You contemplate taking your dog for a walk with mixed emotions. You love the idea of going for a companionable stroll through the neighborhood together, but when you pick up his leash he becomes the Tasmanian Devil.

Here are suggestions for turning this potential disaster into the enjoyable outing you dream of. Exercise first. Spend 15-20 minutes tossing a ball for your dog in the backyard, or providing intense mental exercise with a heavy duty shaping session. You’ll take the edge off his excitement, reduce his energy level, and make leashing-up and walking more relaxed and enjoyable for both of you.

Pick up his leash throughout the day.

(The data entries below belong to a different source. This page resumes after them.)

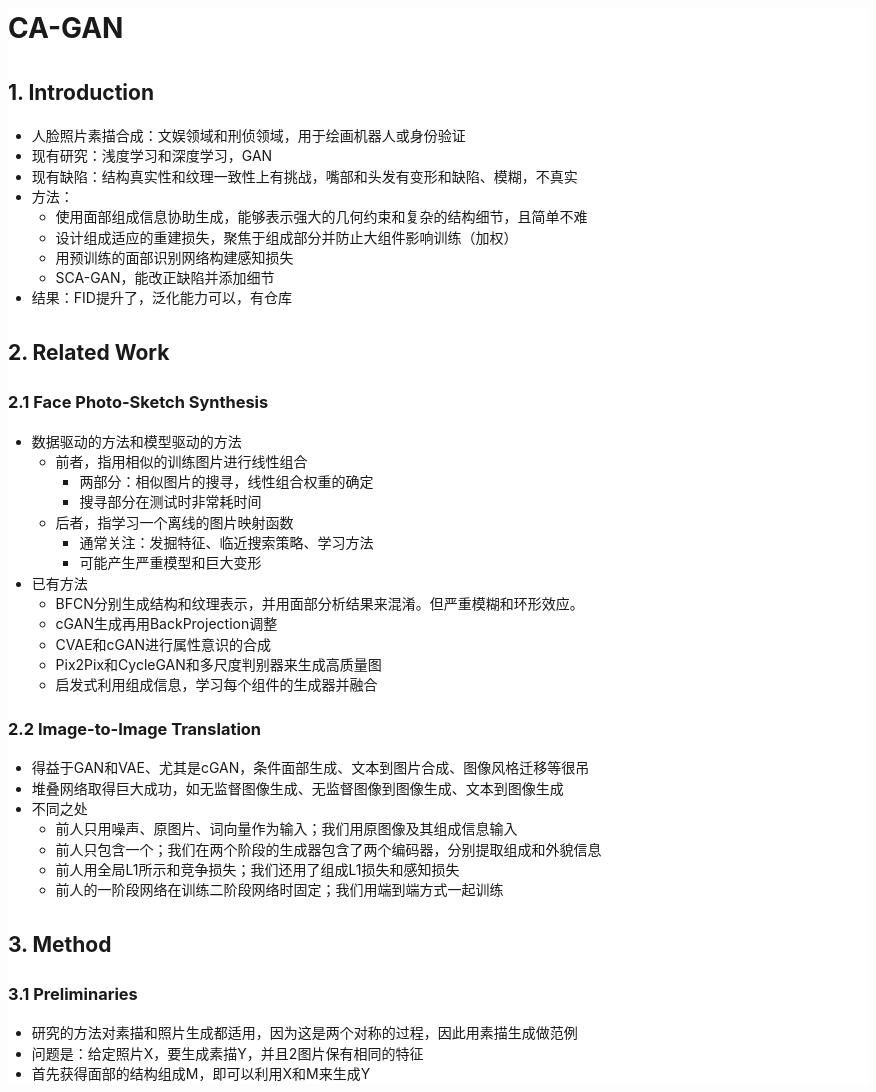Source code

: # CA-GAN

## 1. Introduction

- 人脸照片素描合成：文娱领域和刑侦领域，用于绘画机器人或身份验证
- 现有研究：浅度学习和深度学习，GAN
- 现有缺陷：结构真实性和纹理一致性上有挑战，嘴部和头发有变形和缺陷、模糊，不真实
- 方法：
  - 使用面部组成信息协助生成，能够表示强大的几何约束和复杂的结构细节，且简单不难
  - 设计组成适应的重建损失，聚焦于组成部分并防止大组件影响训练（加权）
  - 用预训练的面部识别网络构建感知损失
  - SCA-GAN，能改正缺陷并添加细节
- 结果：FID提升了，泛化能力可以，有仓库

## 2. Related Work

### 2.1 Face Photo-Sketch Synthesis

- 数据驱动的方法和模型驱动的方法
  - 前者，指用相似的训练图片进行线性组合
    - 两部分：相似图片的搜寻，线性组合权重的确定
    - 搜寻部分在测试时非常耗时间
  - 后者，指学习一个离线的图片映射函数
    - 通常关注：发掘特征、临近搜索策略、学习方法
    - 可能产生严重模型和巨大变形
- 已有方法
  - BFCN分别生成结构和纹理表示，并用面部分析结果来混淆。但严重模糊和环形效应。
  - cGAN生成再用BackProjection调整
  - CVAE和cGAN进行属性意识的合成
  - Pix2Pix和CycleGAN和多尺度判别器来生成高质量图
  - 启发式利用组成信息，学习每个组件的生成器并融合

### 2.2 Image-to-Image Translation

- 得益于GAN和VAE、尤其是cGAN，条件面部生成、文本到图片合成、图像风格迁移等很吊
- 堆叠网络取得巨大成功，如无监督图像生成、无监督图像到图像生成、文本到图像生成
- 不同之处
  - 前人只用噪声、原图片、词向量作为输入；我们用原图像及其组成信息输入
  - 前人只包含一个；我们在两个阶段的生成器包含了两个编码器，分别提取组成和外貌信息
  - 前人用全局L1所示和竞争损失；我们还用了组成L1损失和感知损失
  - 前人的一阶段网络在训练二阶段网络时固定；我们用端到端方式一起训练

## 3. Method

### 3.1 Preliminaries

- 研究的方法对素描和照片生成都适用，因为这是两个对称的过程，因此用素描生成做范例
- 问题是：给定照片X，要生成素描Y，并且2图片保有相同的特征
- 首先获得面部的结构组成M，即可以利用X和M来生成Y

He gets amped up when you touch his leash because it always means the two of you are going for a walk. If you pick up his leash numerous times throughout the day, sometimes draping it over your neck and wearing it for a while, sometimes carrying it from room to room, sometimes picking it up and putting it back down, the leash will no longer be a reliable predictor of walks, and he won’t have any reason to get all excited about it.

Use negative punishment. Not a bonk on the head. It means setting up the situation so that doing the behavior you don’t want causes a good thing to go away. If, when you pick up the leash, he goes bonkers (the behavior you don’t want), say “Oops!” in a cheerful tone of voice (what’s known as a “no reward marker,” it simply tells him no reward is forthcoming), set the leash down, and walk away. When he settles down, pick the leash up again. You’re teaching him that getting excited makes the opportunity for a walk go away; staying calm makes walks happen.